> ABOUT THIS EXERCISE
Report back each line of the records that contains the string "none".

> RECORDS SHOWN
◇ ◇ ◇ ◇ ◇ ◇ ◇

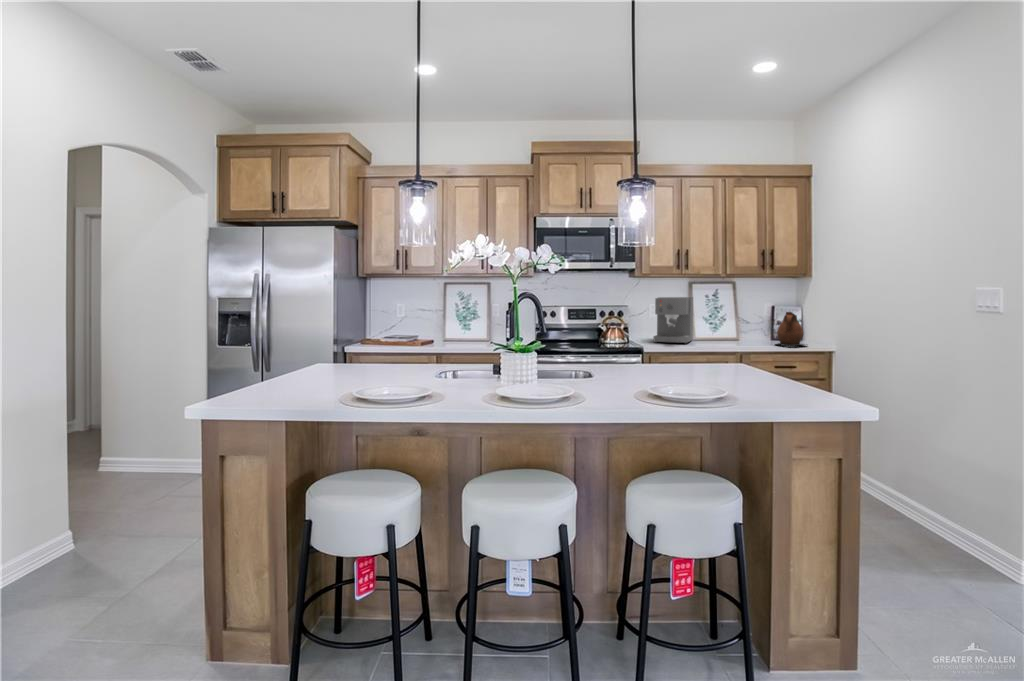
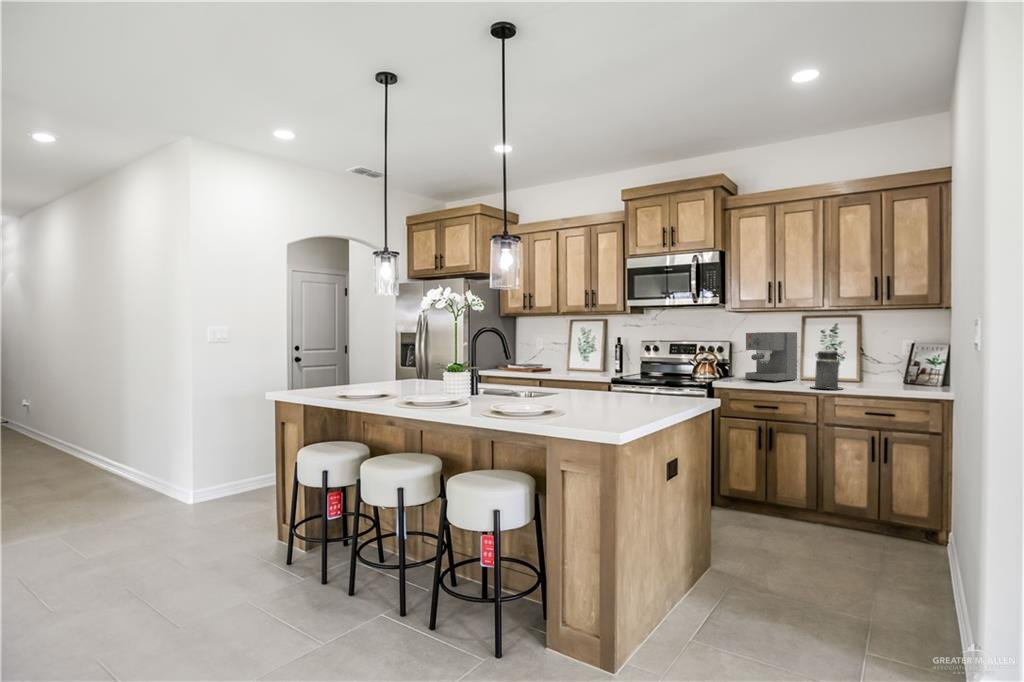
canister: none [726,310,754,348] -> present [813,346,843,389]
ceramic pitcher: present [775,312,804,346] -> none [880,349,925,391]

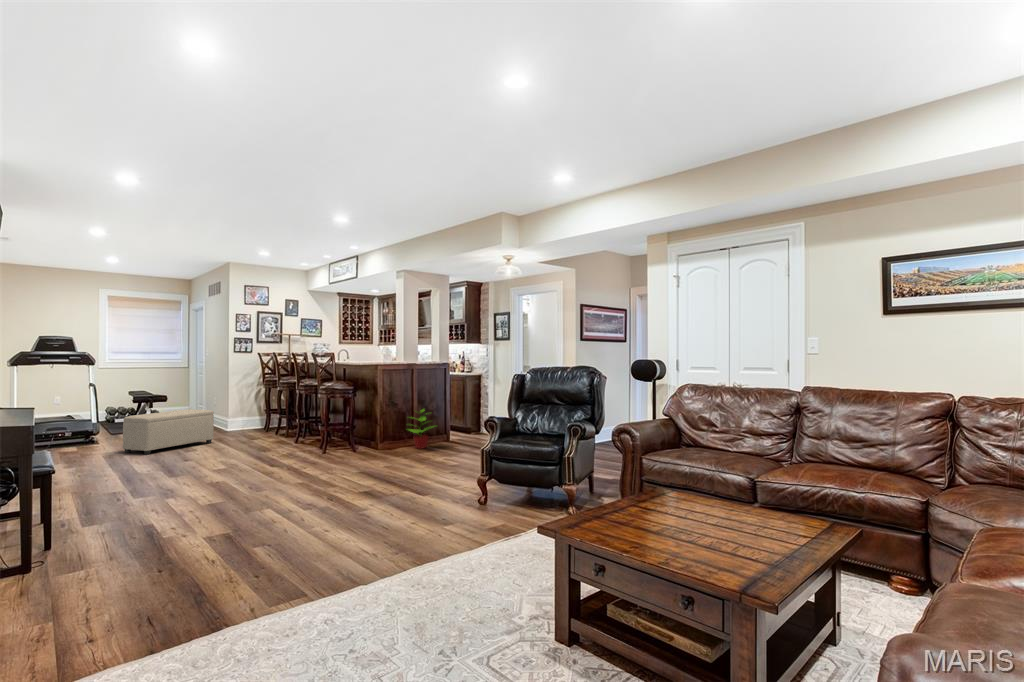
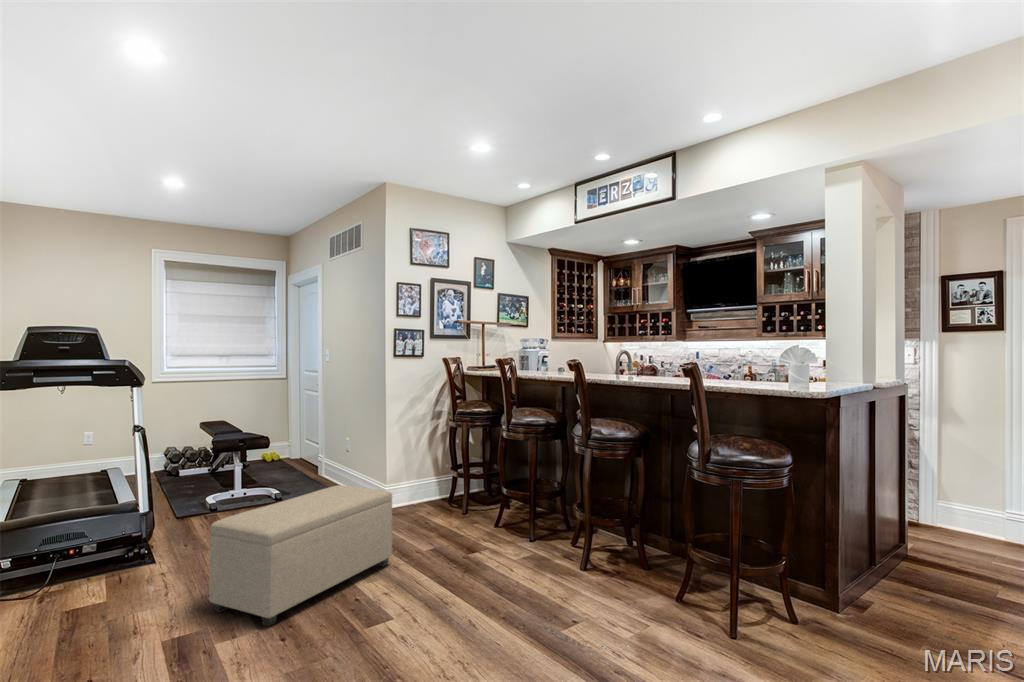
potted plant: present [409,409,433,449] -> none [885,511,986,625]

◇ ◇ ◇ ◇ ◇ ◇ ◇

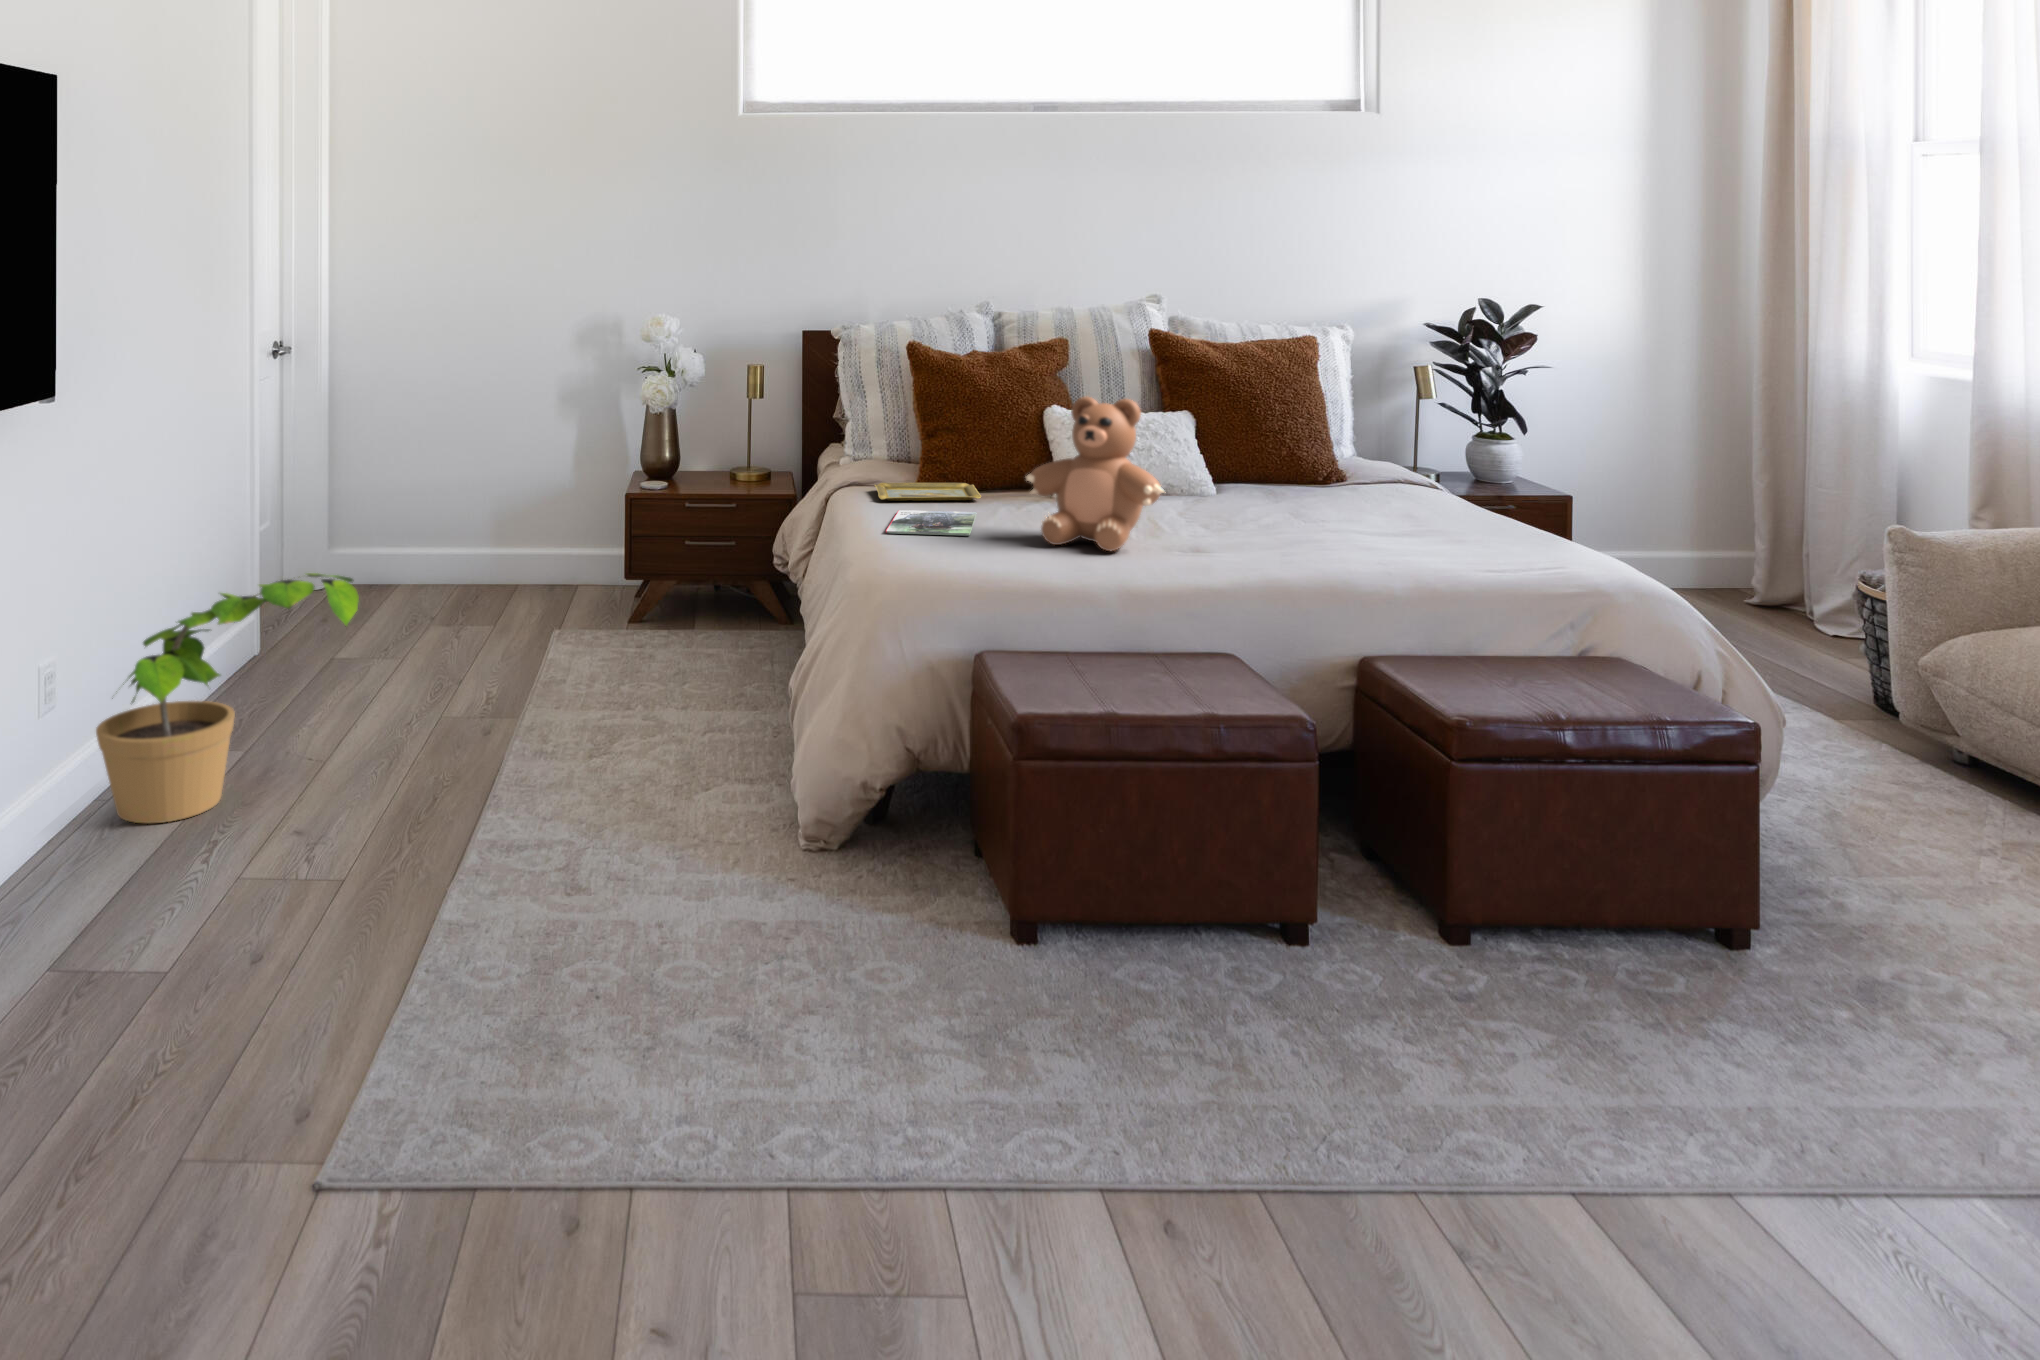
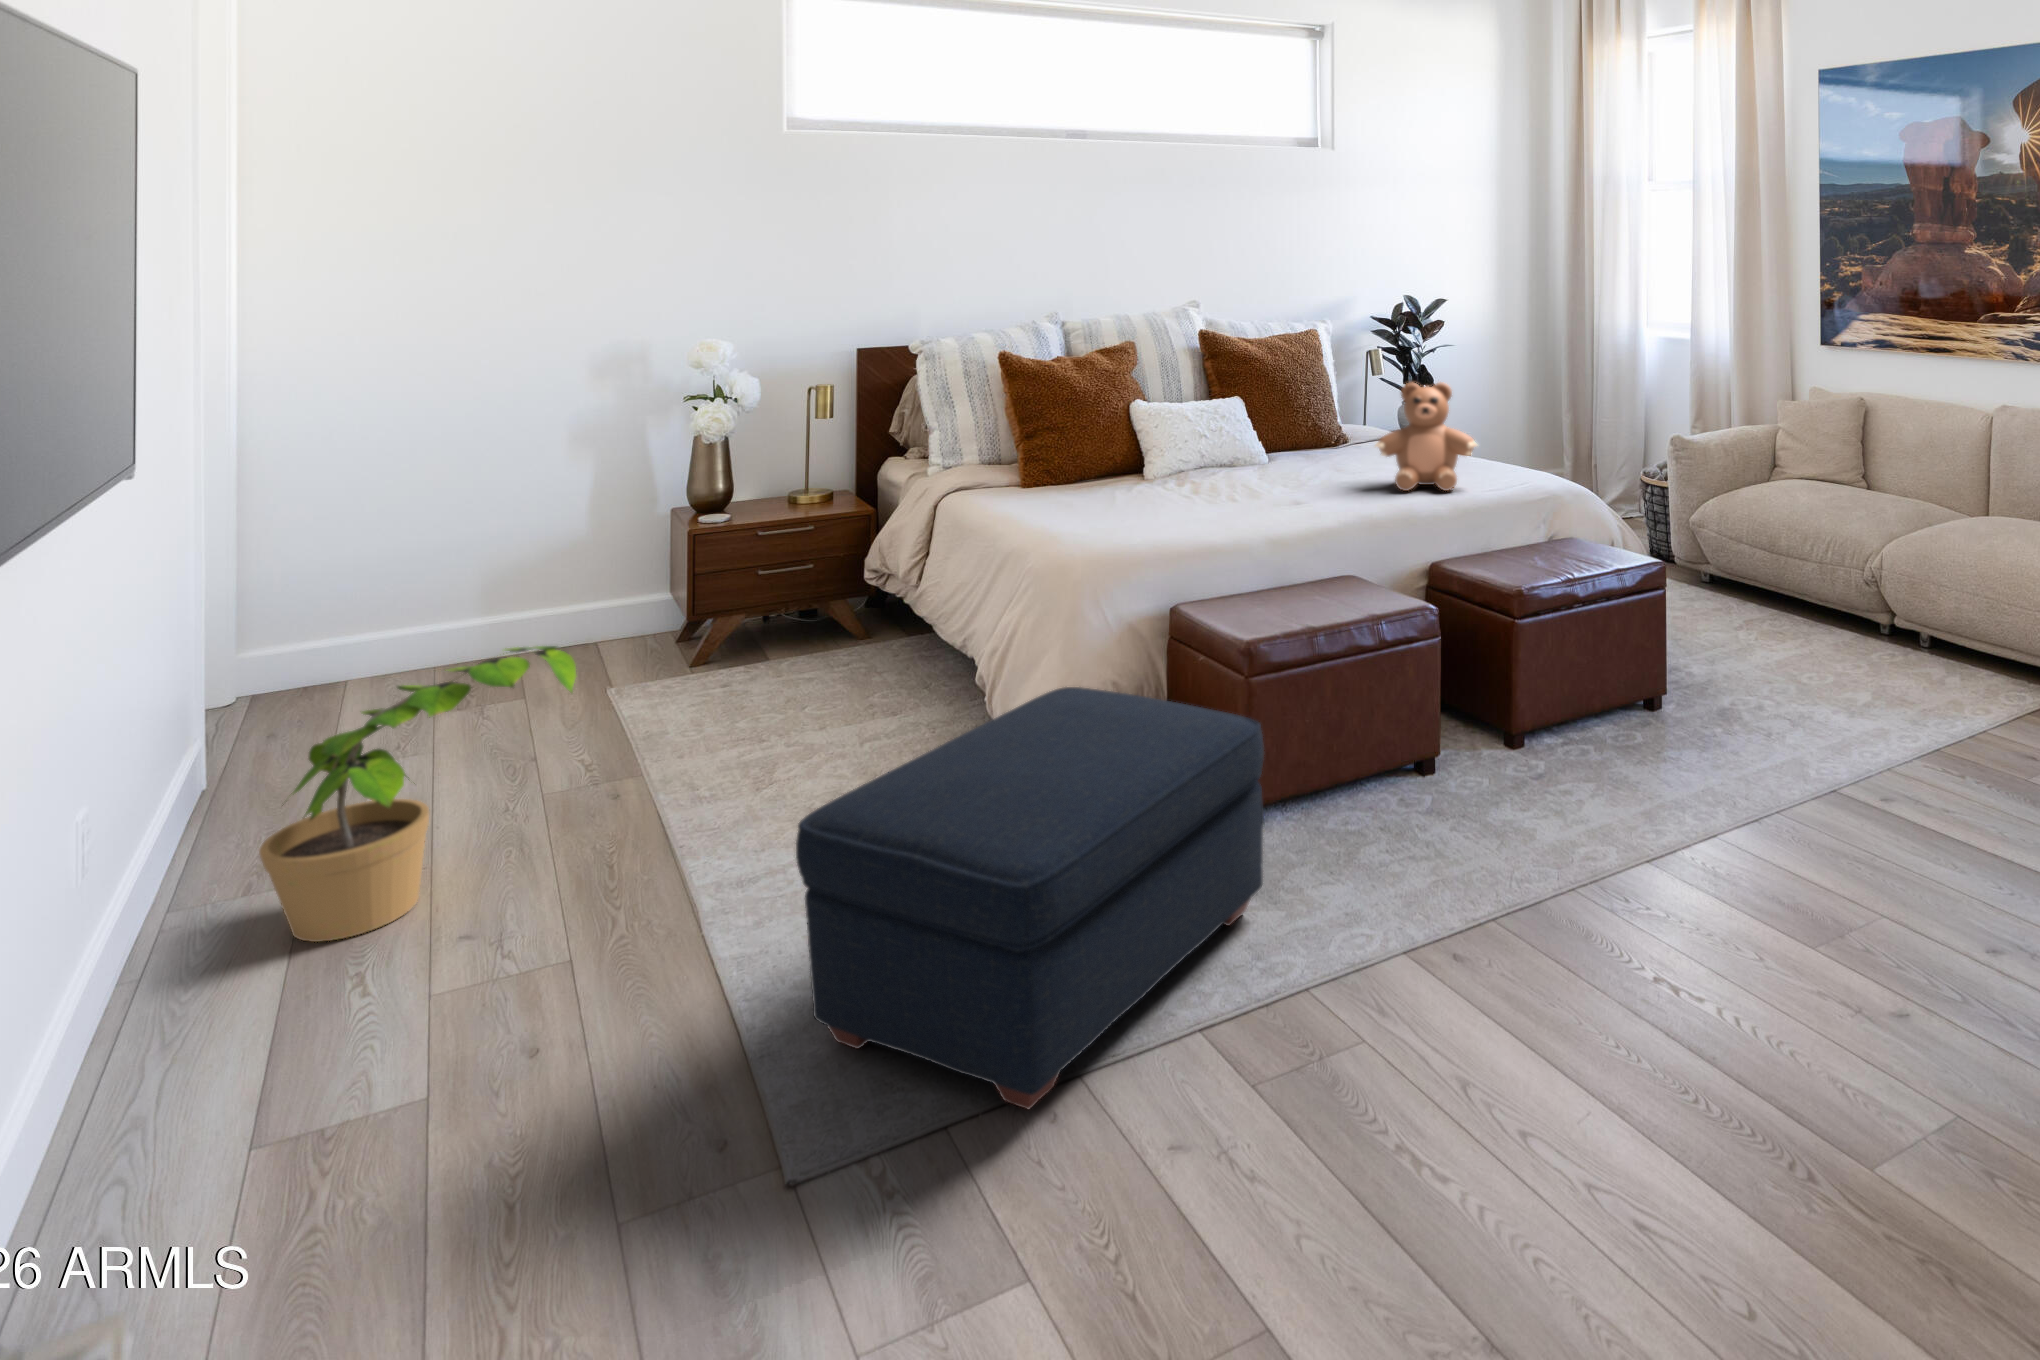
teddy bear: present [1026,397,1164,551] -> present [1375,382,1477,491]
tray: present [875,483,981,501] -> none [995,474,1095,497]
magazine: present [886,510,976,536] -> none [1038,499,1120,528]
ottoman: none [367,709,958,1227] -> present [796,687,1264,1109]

◇ ◇ ◇ ◇ ◇ ◇ ◇

> ANSWER SPACE
canister: none [726,310,754,348] -> present [813,346,843,389]
ceramic pitcher: present [775,312,804,346] -> none [880,349,925,391]
potted plant: present [409,409,433,449] -> none [885,511,986,625]
tray: present [875,483,981,501] -> none [995,474,1095,497]
magazine: present [886,510,976,536] -> none [1038,499,1120,528]
ottoman: none [367,709,958,1227] -> present [796,687,1264,1109]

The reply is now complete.